Your goal — For the data that follows, report how many lines include the string "bold", and write the number alone.

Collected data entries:
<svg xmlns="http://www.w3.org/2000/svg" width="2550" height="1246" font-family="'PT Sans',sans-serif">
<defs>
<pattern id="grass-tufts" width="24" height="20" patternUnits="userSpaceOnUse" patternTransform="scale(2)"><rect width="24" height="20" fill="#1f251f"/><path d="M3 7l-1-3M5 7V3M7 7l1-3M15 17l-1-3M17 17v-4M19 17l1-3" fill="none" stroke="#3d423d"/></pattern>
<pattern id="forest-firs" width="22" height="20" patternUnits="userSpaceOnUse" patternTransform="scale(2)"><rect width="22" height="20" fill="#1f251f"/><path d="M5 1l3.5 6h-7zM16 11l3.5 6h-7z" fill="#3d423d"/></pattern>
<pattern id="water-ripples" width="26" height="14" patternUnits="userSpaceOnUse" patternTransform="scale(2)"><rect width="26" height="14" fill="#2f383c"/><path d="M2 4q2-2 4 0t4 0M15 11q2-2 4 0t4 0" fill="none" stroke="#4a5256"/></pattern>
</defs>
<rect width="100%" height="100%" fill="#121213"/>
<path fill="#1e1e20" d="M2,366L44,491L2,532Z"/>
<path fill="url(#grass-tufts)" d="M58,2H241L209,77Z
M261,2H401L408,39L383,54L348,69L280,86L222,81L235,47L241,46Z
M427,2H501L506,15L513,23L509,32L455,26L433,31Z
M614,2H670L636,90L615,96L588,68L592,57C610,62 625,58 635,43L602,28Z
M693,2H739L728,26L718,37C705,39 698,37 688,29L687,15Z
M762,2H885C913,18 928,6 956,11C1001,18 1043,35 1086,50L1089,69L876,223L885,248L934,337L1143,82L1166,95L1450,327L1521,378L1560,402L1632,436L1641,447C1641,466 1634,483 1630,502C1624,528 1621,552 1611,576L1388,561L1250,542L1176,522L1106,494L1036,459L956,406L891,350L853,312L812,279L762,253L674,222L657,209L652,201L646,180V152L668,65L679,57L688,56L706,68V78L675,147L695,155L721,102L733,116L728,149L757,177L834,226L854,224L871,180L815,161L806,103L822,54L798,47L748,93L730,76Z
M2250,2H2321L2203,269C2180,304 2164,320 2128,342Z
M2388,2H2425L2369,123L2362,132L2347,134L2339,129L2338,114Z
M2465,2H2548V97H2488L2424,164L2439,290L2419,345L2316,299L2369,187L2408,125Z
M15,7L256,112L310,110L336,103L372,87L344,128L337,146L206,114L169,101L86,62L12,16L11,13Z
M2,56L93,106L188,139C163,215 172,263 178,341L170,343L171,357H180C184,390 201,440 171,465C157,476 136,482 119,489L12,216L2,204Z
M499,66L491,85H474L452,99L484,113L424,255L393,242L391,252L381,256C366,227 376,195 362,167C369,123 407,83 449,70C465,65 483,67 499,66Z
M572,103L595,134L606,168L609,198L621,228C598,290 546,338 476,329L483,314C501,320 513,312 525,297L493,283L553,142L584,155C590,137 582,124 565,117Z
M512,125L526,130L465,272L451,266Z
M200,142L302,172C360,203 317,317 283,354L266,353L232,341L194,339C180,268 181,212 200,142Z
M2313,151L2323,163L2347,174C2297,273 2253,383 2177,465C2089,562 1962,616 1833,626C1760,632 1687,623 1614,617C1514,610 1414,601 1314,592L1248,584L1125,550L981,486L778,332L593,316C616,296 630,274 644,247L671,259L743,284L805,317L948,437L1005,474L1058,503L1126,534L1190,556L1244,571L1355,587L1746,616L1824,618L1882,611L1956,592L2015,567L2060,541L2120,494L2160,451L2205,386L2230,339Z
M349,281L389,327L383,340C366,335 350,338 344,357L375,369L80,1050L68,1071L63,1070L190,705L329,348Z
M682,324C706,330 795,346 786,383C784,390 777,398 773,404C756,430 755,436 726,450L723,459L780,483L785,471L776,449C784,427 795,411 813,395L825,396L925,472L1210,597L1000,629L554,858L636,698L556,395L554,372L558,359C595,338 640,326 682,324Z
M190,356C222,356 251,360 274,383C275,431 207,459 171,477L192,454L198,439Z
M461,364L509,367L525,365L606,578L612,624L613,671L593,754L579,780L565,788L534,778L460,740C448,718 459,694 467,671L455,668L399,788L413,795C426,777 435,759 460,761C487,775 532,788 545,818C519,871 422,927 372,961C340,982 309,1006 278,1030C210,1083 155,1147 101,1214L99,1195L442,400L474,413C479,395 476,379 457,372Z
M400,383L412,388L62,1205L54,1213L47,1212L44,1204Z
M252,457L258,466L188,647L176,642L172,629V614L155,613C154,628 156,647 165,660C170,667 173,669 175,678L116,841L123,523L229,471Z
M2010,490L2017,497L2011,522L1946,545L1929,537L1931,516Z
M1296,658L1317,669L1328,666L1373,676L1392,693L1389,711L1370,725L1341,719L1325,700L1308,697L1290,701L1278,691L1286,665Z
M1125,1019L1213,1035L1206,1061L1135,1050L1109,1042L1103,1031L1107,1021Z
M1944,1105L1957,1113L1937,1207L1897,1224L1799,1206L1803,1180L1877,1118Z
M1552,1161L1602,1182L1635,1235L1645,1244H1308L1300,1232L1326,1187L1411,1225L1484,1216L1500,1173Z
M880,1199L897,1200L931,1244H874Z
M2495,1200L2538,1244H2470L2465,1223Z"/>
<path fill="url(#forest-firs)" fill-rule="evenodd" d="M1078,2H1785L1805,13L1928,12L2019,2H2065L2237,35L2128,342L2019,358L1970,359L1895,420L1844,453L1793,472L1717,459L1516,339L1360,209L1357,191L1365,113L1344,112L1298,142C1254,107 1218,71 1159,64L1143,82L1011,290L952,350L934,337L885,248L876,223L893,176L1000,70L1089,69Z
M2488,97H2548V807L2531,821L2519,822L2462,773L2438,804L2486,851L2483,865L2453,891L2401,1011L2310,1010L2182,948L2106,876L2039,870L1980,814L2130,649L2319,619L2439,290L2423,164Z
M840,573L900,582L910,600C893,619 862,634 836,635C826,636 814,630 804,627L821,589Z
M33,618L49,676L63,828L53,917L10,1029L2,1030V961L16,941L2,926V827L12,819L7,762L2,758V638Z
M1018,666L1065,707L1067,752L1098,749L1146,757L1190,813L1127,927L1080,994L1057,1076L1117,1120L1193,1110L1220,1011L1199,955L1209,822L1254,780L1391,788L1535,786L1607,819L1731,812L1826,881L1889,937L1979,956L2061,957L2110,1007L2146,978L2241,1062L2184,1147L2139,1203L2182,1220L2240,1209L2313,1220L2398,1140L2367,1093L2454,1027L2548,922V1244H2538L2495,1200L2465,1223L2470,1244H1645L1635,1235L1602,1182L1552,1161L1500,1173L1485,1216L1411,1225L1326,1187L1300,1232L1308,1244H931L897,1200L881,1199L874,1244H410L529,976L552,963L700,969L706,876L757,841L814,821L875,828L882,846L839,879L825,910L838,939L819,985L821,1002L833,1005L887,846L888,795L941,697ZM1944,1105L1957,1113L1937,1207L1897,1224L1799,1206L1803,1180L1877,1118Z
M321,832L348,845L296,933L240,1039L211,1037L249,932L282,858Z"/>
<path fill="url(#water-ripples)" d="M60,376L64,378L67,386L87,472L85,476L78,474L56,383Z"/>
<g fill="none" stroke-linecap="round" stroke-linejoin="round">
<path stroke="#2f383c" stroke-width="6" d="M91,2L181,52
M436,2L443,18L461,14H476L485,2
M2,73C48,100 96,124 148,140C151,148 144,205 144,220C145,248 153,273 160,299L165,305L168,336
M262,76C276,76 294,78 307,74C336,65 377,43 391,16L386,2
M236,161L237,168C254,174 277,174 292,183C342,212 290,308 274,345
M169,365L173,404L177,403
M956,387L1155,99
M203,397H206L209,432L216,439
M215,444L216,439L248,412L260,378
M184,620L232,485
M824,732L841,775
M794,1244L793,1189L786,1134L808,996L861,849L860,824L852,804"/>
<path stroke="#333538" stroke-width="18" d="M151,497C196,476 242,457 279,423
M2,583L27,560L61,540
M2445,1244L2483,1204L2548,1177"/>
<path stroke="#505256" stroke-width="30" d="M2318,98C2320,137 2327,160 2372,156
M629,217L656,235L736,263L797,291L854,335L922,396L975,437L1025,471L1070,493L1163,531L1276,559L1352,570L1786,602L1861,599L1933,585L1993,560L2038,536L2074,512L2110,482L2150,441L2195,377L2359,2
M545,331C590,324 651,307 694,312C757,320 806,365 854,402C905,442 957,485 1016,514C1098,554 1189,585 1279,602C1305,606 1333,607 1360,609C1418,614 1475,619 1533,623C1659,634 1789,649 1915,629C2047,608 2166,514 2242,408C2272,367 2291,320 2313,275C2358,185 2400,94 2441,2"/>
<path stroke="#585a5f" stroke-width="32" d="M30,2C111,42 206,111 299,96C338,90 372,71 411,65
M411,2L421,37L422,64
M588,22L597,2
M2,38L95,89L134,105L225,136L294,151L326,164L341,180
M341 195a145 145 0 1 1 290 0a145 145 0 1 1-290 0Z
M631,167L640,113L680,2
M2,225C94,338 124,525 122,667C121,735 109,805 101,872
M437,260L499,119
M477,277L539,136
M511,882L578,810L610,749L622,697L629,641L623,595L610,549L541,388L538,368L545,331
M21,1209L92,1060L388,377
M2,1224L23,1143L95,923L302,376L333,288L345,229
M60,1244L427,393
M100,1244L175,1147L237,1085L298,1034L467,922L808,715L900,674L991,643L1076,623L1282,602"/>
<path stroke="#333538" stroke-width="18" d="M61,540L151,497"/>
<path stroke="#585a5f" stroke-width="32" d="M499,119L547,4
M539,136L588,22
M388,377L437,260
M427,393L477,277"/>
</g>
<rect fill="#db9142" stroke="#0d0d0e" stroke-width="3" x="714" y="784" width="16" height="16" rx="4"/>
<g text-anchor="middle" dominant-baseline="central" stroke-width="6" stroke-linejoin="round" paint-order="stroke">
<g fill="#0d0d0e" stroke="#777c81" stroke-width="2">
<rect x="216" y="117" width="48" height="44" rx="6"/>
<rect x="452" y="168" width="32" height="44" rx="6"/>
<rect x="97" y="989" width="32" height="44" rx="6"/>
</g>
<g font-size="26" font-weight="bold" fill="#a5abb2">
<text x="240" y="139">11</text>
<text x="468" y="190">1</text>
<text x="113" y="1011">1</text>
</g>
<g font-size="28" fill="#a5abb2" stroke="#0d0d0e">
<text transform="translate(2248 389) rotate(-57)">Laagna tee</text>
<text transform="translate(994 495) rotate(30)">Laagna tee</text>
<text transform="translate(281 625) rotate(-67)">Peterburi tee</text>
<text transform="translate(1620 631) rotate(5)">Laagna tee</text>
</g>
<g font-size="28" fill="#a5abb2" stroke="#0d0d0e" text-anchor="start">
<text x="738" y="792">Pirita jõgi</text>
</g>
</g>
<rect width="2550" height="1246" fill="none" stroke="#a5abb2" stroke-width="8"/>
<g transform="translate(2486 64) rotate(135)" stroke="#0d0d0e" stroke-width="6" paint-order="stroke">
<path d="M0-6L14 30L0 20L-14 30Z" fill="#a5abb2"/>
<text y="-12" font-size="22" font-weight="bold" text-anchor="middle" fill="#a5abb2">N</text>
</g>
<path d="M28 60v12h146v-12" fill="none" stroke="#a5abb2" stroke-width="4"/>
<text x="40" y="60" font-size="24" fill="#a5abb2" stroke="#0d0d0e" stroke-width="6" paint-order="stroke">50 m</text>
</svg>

Result of this exercise — 2